Numan Kurtulmuş, Ülkenin güçlü yerel yönetimler birikimine sahip  olunduğunu belirterek, şöyle konuştu:

"Bu güçlü yerel yönetimler birikiminin bize öğrettiği bazı hususları  paylaşmak isterim. Başarılı bir yerel yönetim perspektifi için şehirlerimizi  halkla birlikte yönetmek zorundayız. Herkese adil davranmak, belediye başkanları  olarak bize oy vermeyenlere de adil bir şekilde yeni şehircilik anlayışıyla  hizmet etmek. Dürüst ve şeffaf hareket etmek. Menfaat yerine, şehir rantları  yerine hizmeti esas almak, yeniliğe açık olmak, üretime ve şehre yeni kaynak  oluşturmaya gayret etmek ve şehir ekonomisinin oluşması için çaba sarf etmek.  Rant üreten değil, değer üreten şehirleri ortaya koymak. Sosyal ve kültürel  alanda toplumun genel eğilimlerine dikkat ederek, sosyal belediyeciliğe katkı  sunmak. Bu söylediklerimin her birinin ardında en az 25 yıllık bir birikim,  tecrübe vardır. Eğer bunları yapabilir, kentin bütün aktörlerini, üniversiteleri,  ekonomisi, sanatkarını, üretimini, düşünce insanlarını, gençlerini hep beraber  aynı pota içerisinde bir araya getirir, bunları ortak hedefler çerçevesinde bir  istikbale doğru yönlendirebilirsek şehirlerimiz mamur şehirler olur, dünya  kentleri haline gelir."
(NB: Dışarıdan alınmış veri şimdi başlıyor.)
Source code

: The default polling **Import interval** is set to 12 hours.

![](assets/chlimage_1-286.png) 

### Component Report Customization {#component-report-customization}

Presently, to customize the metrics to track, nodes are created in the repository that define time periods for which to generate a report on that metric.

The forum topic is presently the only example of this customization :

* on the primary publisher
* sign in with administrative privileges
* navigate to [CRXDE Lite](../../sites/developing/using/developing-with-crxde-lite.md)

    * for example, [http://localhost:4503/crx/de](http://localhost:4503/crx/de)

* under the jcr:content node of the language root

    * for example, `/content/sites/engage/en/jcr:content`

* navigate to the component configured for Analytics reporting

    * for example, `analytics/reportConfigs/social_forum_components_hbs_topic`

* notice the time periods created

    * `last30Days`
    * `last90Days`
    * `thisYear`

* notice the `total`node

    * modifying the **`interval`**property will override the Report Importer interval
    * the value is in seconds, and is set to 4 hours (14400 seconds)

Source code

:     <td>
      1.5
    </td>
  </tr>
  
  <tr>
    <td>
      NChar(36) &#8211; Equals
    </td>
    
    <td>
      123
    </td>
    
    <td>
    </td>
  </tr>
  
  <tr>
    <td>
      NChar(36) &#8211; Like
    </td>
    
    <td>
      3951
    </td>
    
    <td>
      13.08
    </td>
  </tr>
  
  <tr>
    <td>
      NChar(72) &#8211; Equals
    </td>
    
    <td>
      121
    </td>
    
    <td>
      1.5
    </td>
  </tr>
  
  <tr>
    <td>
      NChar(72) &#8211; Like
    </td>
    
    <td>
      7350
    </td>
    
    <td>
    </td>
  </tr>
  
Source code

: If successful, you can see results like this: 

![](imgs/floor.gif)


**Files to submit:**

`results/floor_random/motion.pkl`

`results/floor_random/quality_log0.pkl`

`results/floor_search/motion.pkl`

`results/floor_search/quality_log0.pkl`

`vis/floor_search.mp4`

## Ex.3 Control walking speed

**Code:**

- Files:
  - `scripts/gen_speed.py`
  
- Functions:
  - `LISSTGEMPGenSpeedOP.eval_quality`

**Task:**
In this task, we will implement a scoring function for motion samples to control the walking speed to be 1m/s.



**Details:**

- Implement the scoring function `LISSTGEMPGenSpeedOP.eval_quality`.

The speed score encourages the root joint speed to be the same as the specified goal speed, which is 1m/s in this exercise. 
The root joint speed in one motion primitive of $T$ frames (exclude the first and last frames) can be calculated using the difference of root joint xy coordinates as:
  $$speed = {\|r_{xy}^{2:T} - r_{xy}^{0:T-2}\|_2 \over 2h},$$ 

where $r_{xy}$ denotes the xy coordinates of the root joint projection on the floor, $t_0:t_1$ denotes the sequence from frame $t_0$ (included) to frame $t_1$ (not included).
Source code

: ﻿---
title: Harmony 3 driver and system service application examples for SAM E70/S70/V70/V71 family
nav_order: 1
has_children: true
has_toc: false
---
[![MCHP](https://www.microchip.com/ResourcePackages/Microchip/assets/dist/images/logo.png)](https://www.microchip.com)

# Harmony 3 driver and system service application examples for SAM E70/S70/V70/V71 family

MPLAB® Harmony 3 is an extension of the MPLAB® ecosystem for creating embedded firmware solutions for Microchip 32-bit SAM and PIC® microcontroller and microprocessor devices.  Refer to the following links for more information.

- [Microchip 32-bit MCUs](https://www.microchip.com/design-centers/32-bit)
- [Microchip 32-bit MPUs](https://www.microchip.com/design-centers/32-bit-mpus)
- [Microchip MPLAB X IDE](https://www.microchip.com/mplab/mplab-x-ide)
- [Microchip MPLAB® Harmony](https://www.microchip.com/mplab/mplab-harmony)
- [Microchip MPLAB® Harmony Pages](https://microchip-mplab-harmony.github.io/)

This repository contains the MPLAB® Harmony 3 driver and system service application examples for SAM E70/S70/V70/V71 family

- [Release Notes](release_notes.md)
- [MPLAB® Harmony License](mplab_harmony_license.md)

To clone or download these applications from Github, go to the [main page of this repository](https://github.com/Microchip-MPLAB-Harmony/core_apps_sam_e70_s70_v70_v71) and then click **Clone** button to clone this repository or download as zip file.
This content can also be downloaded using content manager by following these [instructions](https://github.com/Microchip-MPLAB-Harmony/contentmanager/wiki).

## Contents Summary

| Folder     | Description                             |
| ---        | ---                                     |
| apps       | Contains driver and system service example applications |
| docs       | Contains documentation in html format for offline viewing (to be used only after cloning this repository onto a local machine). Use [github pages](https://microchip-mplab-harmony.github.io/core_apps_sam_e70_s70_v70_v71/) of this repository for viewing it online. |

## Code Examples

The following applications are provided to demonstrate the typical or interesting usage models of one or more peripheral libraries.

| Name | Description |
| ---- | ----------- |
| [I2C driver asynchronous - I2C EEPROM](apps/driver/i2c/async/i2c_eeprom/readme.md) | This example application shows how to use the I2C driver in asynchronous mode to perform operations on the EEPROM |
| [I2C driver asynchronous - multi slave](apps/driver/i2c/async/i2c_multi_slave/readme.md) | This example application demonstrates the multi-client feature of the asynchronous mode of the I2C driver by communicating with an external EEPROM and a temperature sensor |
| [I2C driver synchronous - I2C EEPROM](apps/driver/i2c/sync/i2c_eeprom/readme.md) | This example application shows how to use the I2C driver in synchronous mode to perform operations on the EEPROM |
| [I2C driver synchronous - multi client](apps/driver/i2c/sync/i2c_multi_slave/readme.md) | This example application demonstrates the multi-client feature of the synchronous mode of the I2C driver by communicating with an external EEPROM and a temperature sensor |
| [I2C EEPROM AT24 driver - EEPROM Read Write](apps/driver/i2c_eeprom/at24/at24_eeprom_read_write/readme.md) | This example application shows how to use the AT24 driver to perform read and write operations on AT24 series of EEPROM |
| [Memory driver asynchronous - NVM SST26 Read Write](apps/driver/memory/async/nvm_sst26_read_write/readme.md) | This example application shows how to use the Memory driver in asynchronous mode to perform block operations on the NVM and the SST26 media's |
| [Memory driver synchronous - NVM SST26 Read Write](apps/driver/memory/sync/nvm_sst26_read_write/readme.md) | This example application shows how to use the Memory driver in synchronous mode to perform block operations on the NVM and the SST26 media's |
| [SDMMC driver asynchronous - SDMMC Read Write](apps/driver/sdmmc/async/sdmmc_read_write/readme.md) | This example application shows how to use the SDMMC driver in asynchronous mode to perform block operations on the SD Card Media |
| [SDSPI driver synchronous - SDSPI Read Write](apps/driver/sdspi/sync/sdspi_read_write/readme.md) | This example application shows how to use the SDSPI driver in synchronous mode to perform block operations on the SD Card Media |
Kurtulmuş, bunlar yapılamazsa şehirlerin birçok sorunun altında  ezileceğini ifade ederek, TDBB'nin yeni şehirler oluştururken bunlara dikkat  etmesi gerektiğini anlattı.

"MİLLET VARLIĞIMIZ 82 MİLYONDAN İBARET DEĞİL"

Kurtulmuş, millet varlığı denilen şeyin sadece Türkiye'de yaşayan 82  milyondan ibaret olmadığını belirterek, "tek bayrak, tek millet, tek vatan ve tek  devlet"in sadece Türkiye'deki vatandaşlardan ibaret bir coğrafya ve kültür  tanımlaması olmadığını söyledi.

Millet varlığının Mostar Köprüsünden Orhun Abidelerine, Budapeşte'den  Asya'nın en doğusuna, Kırgısiztan'dan Güney Afrika'ya, Cezayir'den Endonezya'ya  kadar gittiğini belirten Kurtulmuş, millet varlığının geniş coğrafyada, ortak  hedeflere yönelebilecek yüz milyarlarca insanı kapsadığını anlattı.

Numan Kurtulmuş, 13 ülke bayrağında ay ve yıldız bulunduğunu dile  getirerek, bu sembolün sadece Türkiye Cumhuriyetinin bayrağında yer almadığını,  büyük medeniyeti sahiplenmiş ülkelerin de bayrağında bu semboller olmasa da  zımnen yıldızın ve ayın temsil ettiği mana bulunduğunu kaydetti.